Donald McCullin
[Photographer, b. 1935, Finsbury Park, London, lives in Somerset, England.]

 The real struggle now takes place in my darkroom where I try to resist the temptation of printing my pictures too dark. 
 I realized that you could shoot photographs until the cows came home but they have nothing to do with real humanity, real memories, real feelings. 
 Although I take my work seriously I cannot take myself seriously. When you think of it, everything has happened by accident. I have always believed that I don’t own my photography, rather that it owns me. It gave me a life, an extraordinary life which could never be repeated. I feel as if the gift of seeing what is really going on in the world is mine only so long as I put it to proper use. There is nothing to be claimed and nothing to regret, except that we go on treating our fellow human beings so badly. 

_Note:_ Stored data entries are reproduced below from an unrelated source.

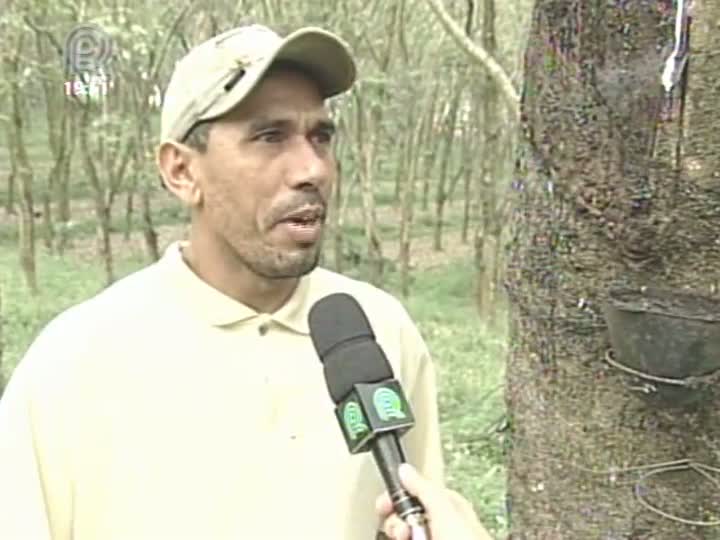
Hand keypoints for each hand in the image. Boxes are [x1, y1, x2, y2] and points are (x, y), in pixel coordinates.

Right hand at [375, 464, 493, 539]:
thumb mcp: (445, 509)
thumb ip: (424, 487)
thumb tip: (404, 468)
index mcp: (446, 504)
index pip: (412, 490)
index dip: (396, 496)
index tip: (384, 505)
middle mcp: (439, 522)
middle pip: (404, 513)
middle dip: (397, 520)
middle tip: (403, 531)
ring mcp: (432, 536)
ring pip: (403, 531)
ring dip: (399, 533)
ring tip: (408, 539)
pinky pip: (408, 538)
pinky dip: (404, 539)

 I’m like an old junkie, in a way. You don’t stick syringes in your arm—you go straight for the most important part of your body, the brain. You are destroying it the moment you go to your first war. 
 The darkroom can be cruel. You have to talk your way through your printing, alone, sometimes you turn the radio on and listen to trash music. When I finish, I wash everything meticulously, I dust everything, it’s like paying a homage to the spiritual power that could destroy me. And I won’t let it. Something else will destroy me—but it won’t be the darkroom, it won’t be photography. I am very strong, nearly ninety nine percent of me is strong and fortified all around. But I am sure there is a crack, somewhere behind me, in my make-up, where the damage will get in and destroy me. 
 The camera was a key to open up my life. It was like opening a huge window to the world. It gave me education, it gave me hope, it gave me travel, and in the end, after giving me all those things, it started taking things away from me. It took my mind away from me, it took things back from me. You don’t own those things in the beginning. You don’t own yourself in the beginning, you’re just dumped on this earth and you have to stand up and try to walk and try to get through it. 
 It wasn’t my fault if in Sabra and Shatila the light was almost biblical, if what happened in front of my eyes was like a scene out of Goya.